In the South East, various interested groups commissioned a report to find out what those impacts might be for sectors such as business, tourism and biodiversity.

Kristen says: “It was about trying to think, ‘Now we’ve started to do some of the damage, how would that affect us?’ – things like increased storminess, heatwaves, warmer winters, wetter summers.”

From that initial report, Climate South East was formed and over the years has continued to focus on supporting organisations to understand what the potential impacts of climate change are for them and helping them to work out ways of addressing them, such as the combined impacts of hotter summers and water scarcity on tourism, or a decrease in food security and broken supply chains for catering businesses. For the past three years, the organisation was funded by Defra, thanks to a national requirement for all local authorities to look at adaptation to climate change. However, the Coalition Government scrapped the necessity for any kind of local adaptation plan. Kristen says it is a great frustration, since many authorities had recognised that climate risk planning isn’t an additional bonus but an important part of long-term decision and policy making.

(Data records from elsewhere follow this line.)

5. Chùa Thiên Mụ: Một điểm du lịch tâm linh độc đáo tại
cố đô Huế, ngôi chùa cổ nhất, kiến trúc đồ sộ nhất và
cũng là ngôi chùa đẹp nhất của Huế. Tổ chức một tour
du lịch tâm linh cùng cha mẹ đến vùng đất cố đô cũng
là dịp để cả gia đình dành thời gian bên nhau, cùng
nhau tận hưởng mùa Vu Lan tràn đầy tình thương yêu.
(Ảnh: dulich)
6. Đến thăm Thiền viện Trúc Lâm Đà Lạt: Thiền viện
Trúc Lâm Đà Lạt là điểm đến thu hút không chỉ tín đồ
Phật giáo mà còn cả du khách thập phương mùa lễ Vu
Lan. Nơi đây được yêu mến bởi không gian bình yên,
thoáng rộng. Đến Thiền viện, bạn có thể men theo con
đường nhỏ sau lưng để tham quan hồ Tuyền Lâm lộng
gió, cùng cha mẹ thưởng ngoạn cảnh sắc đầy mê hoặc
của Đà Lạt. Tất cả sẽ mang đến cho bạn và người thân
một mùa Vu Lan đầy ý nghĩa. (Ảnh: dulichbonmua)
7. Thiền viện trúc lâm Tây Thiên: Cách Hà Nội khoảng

She says: “There had been a lot of progress made over the past three years but then the work just stopped. It’s been a bit of scramble to make sure we can collect the good stuff and that it’s not lost.

It’s a big challenge. A lot of local authority officers say they had a great programme but have no justification for working on it now because budget cuts have meant so much scaling back.”

Since the change, CSE has linked up with other regional climate partnerships to form a national group, Climate UK, in an effort to keep alive a lot of the knowledge gained .

While the adaptation agenda is different to the more commonly known efforts at mitigation, there are undeniably links between the two, and planning for adaptation is as vital as emission reduction.

Kristen says: “It’s unbelievably important that we don’t think of it as giving up. Anyone who takes climate change seriously knows it’s absolutely urgent we reduce emissions but because of the damage already done we have to adapt. The people who will be most vulnerable are already the people most vulnerable in society.”

Ultimately, it comes down to the great British pastime of talking about weather and how it’s going to change.

“We already aren’t prepared for the weather we do have,” Kristen says. “Snow and floods are a problem, the 2003 heatwave killed between 30,000 and 70,000 people in Europe. We need to look to the future and realise we have to live with the consequences of any decision we make now for a very long time.”